To be specific, the results suggested that one percent increase in FDI-related employment intensity was associated with an increase in Gini coefficient by 0.566 holding others constant. In term of the effects of economic development, coefficient estimates of per capita GSP and per capita GSP squared appear to be statistically significant with negative and positive signs, respectively. The results appeared to be in line with long-run positive relationship between inequality and growth found by Frank (2009). The estimation result also showed that education had negative and statistically significant impacts on U.S. states’ income inequality measure. To be specific, the results suggested that one percent increase in proportion of the population with at least a collage degree was associated with a decrease in Gini coefficient by 0.000598 holding others constant. As for financial development, the results found no evidence of significant impact on U.S. states’ income inequality measure. The results also indicated that unemployment had no significant effect on income distribution. Turning to the variable of interest, labor unions, the estimation result showed that labor unions had negative and statistically significant impacts on U.S. states’ income inequality measure. To be specific, the results suggested that one percent increase in labor union rate was associated with a decrease in Gini coefficient by 0.000624.

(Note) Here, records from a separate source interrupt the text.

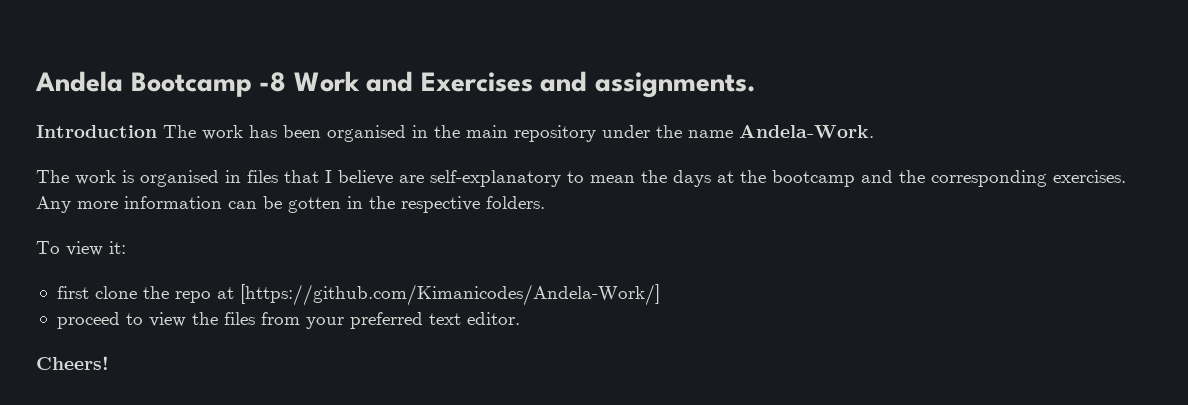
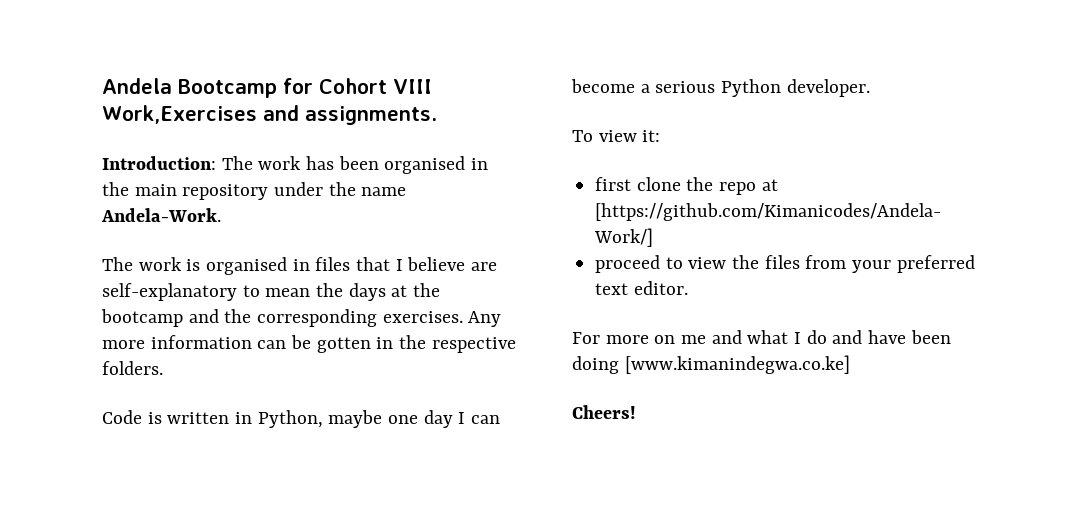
[259,71,533,92] -8 Work and Exercises -> [283,78,432,94] [102,105,257,124] for Cohort VIII Work,Exercises
[36,125,157,138] Introduction -> [102,156,216,170] Introduction:
(545, 202) none -> [102,410,501,428] [571,79,870,97] // Code is written in Python, maybe one day I can become a serious Python developer.
(520, 318) none -> [572,330,951,344] [572,355,850,374] // For more on me and what I do and have been doing [www.kimanindegwa.co.ke]

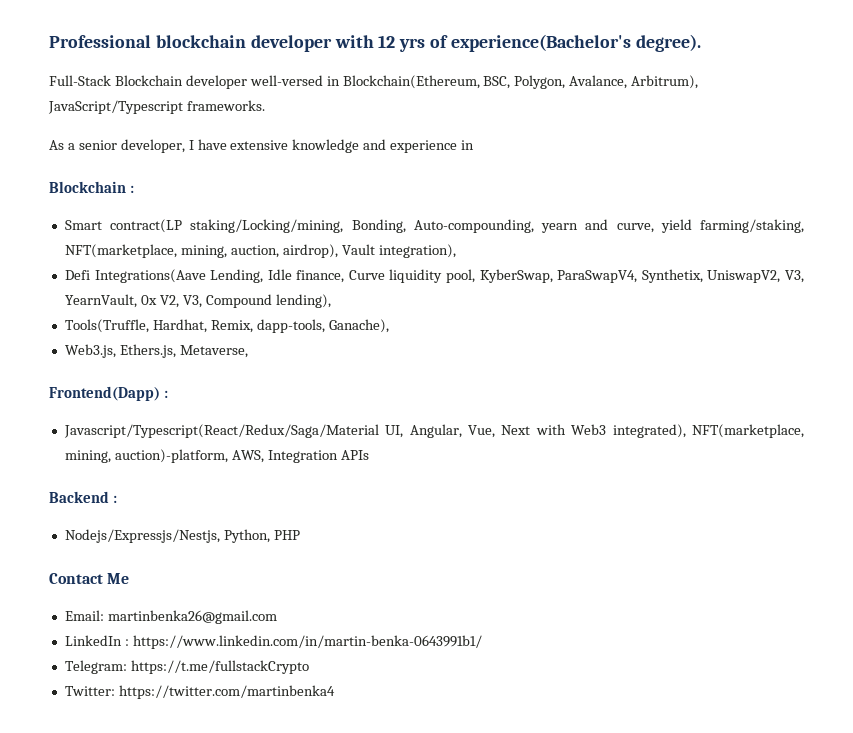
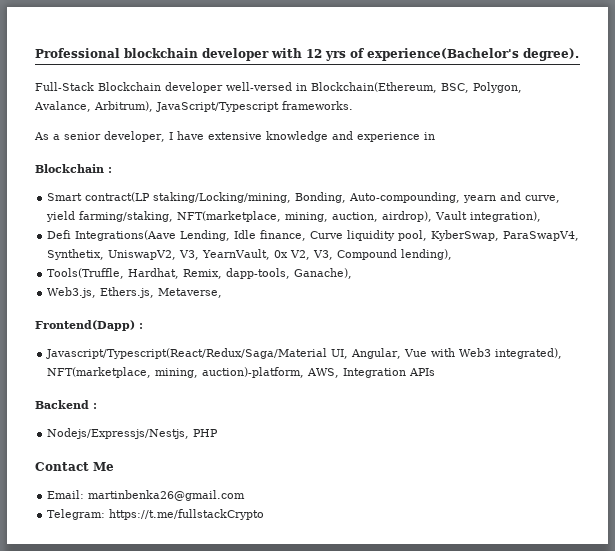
[468,425,531,438] Vue, Next -> [404,349,428,357] Vue
[223,529,270,543] Python, -> (190, 433) none
[64,635,482,649] // LinkedIn : https://www.linkedin.com/in/martin-benka-0643991b1/ -> (246, 495) none
[64,685,335,699] // Twitter: https://twitter.com/martinbenka4 -> (265, 514) none

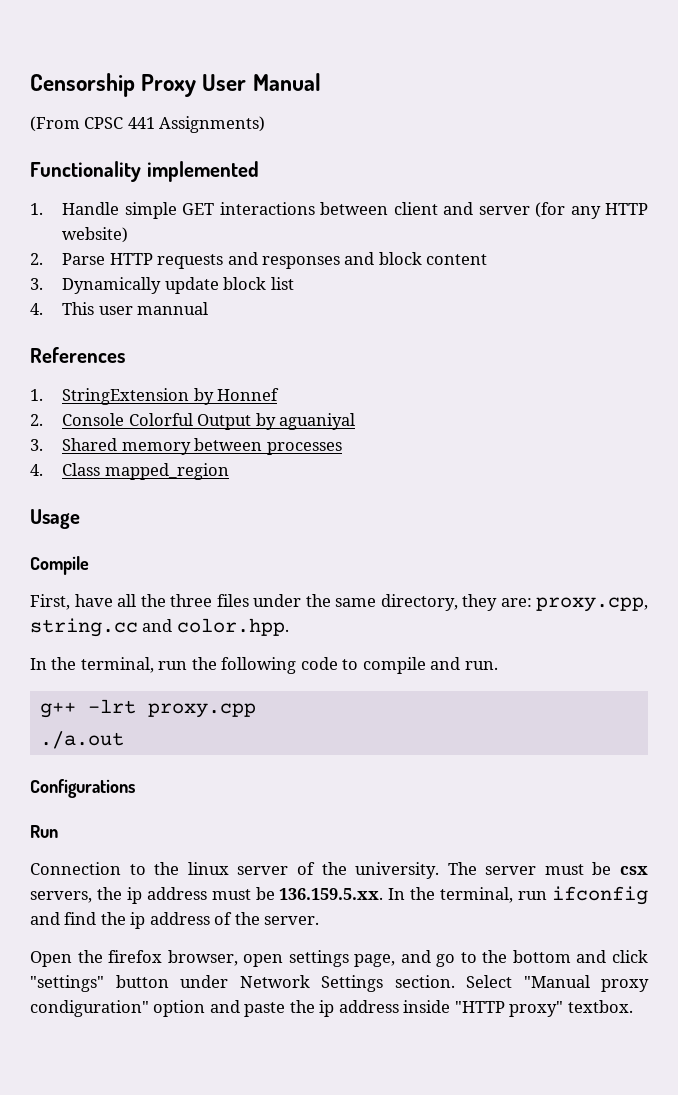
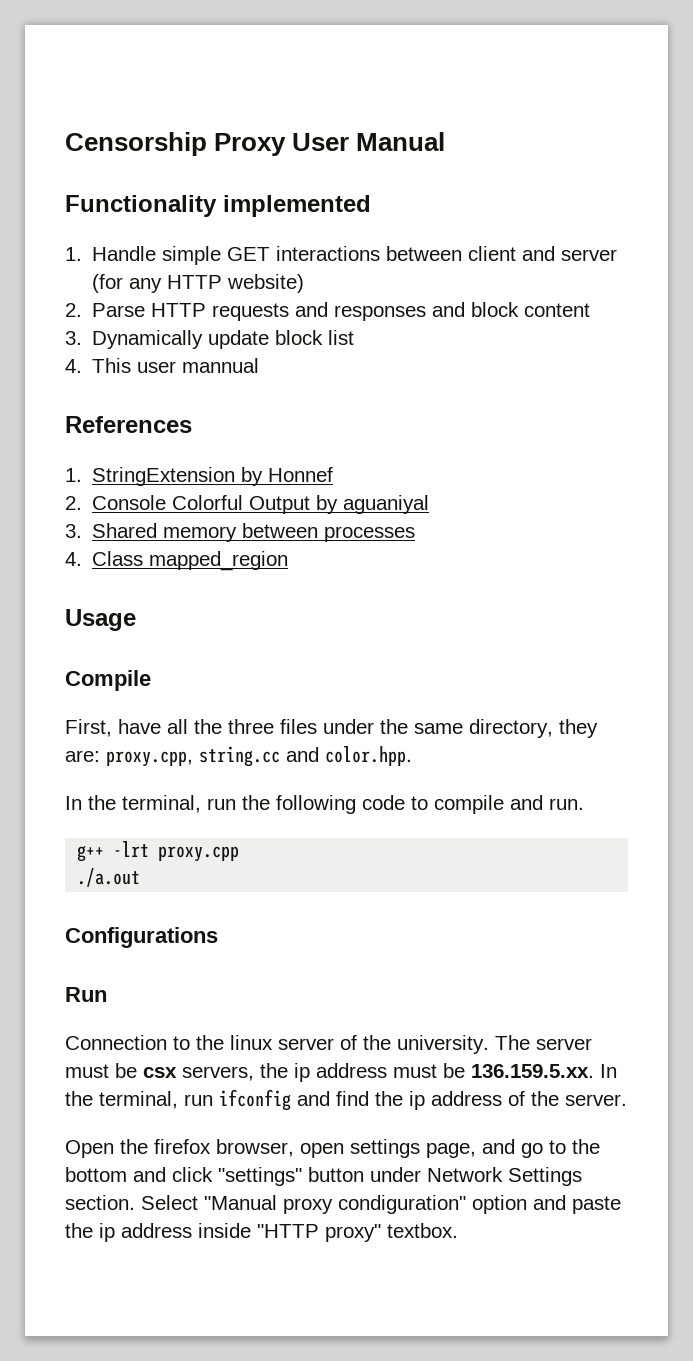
[30,116,266,133] // (From CPSC 441 Assignments) -> (446, 141) none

That being said it was important to check the sensitivity of the finding. To check the robustness of findings, the random effects model was employed by assuming that the unobserved effect, αi, in Eq. 1 is uncorrelated with each explanatory variables (Wooldridge, 2006). The results from using the random effects model were also reported in Table 2. The findings confirm the results found with the two-way fixed effects model. Labor unions had negative and statistically significant impacts on U.S. states’ income inequality measure. To be specific, the results suggested that one percent increase in labor union rate was associated with a decrease in Gini coefficient by 0.000402.

CONCLUSION

This study presented empirical evidence on how labor unions were related to income distribution in a panel data set of US states from 1988-2003. The results from using various econometrics models suggested that U.S. states’ labor unionization rates defined as percent of employed workers covered by a collective bargaining agreement had negative and statistically significant effects on U.S. States’ income inequality measure. The findings indicated that increased labor unions played a significant role in making income distribution more equal.